I began serving when at 18, with very few employers in our town, I was offered a position at Swiss Chalet (if your mouth is watering over the thought of Chalet sauce right now...your not alone.) This is where I began to hone my serving skills and stretch my bartending muscles. I learnt the basics; about portion control, serving etiquette, bar tending "norms," among many other aspects that I believe catapulted me into a self proclaimed strong bartender.
Soon after, I headed off to college and while taking on a heavy course load I remained passionate about serving...and working so I didn't endure the dread of lifelong student loans, if I'm being honest. I was employed at a restaurant/club/pub called On the Rocks. This is where I learnt to adapt and diversify my serving and bar tending skills, mainly because, well...I had to. On the Rocks boasted a sit down dining area and patio, along with a large pub style bar on the bottom floor and upstairs was a bonafide nightclub. A strobe light, glowstick kind of nightclub. Ahead of every shift you were uncertain if you were going to be serving flow pour keg beer or mass pouring double vodka Red Bulls. This unpredictability was exhilarating and I revelled in the chance to customize my serving style and skills to the environment I was going to be placed in that night.

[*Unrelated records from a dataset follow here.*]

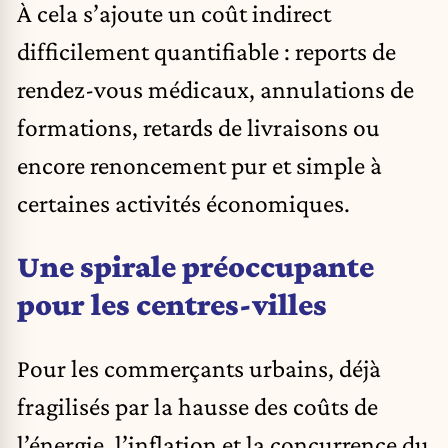
À cela s’ajoute un coût indirect
difficilement quantifiable : reports de
rendez-vous médicaux, annulations de
formations, retards de livraisons ou
encore renoncement pur et simple à
certaines activités économiques.
Une spirale préoccupante
pour les centres-villes
Pour les commerçants urbains, déjà
fragilisés par la hausse des coûts de
l’énergie, l’inflation et la concurrence du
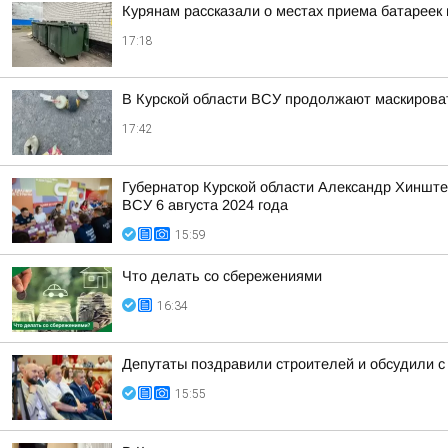
Курянам рассказали о местах приема батареек 
17:18
В Курской области ВСУ продолжают маскирова
17:42
Губернатор Курской области Александр Хинште
ВСУ 6 августа 2024 года
15:59
Что делать со сбережениями
16:34
Депутаты поздравили строителей и обсудили с
15:55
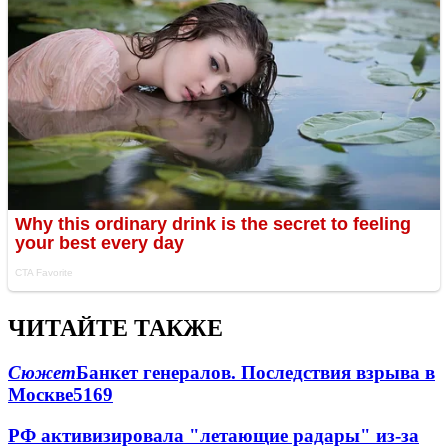
ЧИТАЙТЕ ТАКЖЕ
Сюжет
Банкет генералов. Последствия взрыва в
Москве
5169
РФ активизировала "летающие радары" из-за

2 years and a diploma later, I made my way over to Wilfrid Laurier University in Waterloo where I decided to put the Athabasca credits I had been accumulating for 2 years to good use and enrolled in the necessary courses to earn a degree in Psychology. Once again, the serving life called and I answered. I reached out to a local restaurant that I had heard great reviews on and simply inquired about positions. Soon after the manager contacted me for an interview, we enjoyed a glass of wine and discussed how we could make me a part of the Rude Native team. Shortly after I began as a server, moved up to a dual role as both a server and a bartender and was then asked to run the operations as a floor manager once the manager had gone home for the evening or on days off. This is where I learnt the fine ART of bartending. The owner of the Rude Native was a stickler for education in our employment, we had quarterly wine tasting and classes, learning about the coordination of appropriate wine and food pairings, we also underwent training on everything imaginable in regards to the bar. We learnt how to make a lemon twist, how to produce a top shelf martini and the illusive slow Guiness pour, among other things.
After completing my time in Waterloo, I moved to Kingston and began a career utilizing my diploma and degree. For once, there was no time for serving, no ability to exercise the skills I had obtained or feed my passion of serving and bartending. Sure, I worked freelance, tending bar at weddings and other events but it never quite satisfied the itch. Then it happened, the ah-ha moment.
And thats when the metaphorical light went on. People shouldn't have to pay good money for lack lustre bar service. And I decided to make a point to ensure they wouldn't be. And thus Alewife was born. Born to provide over the top service at an affordable rate. Born to work with clients, create, customize and provide a great bar experience, making their event that much more special.
I am so excited to give my clients what they truly deserve...incredible service. In hopes, one day, Alewife itself can be a highlight of the event for the all the right reasons.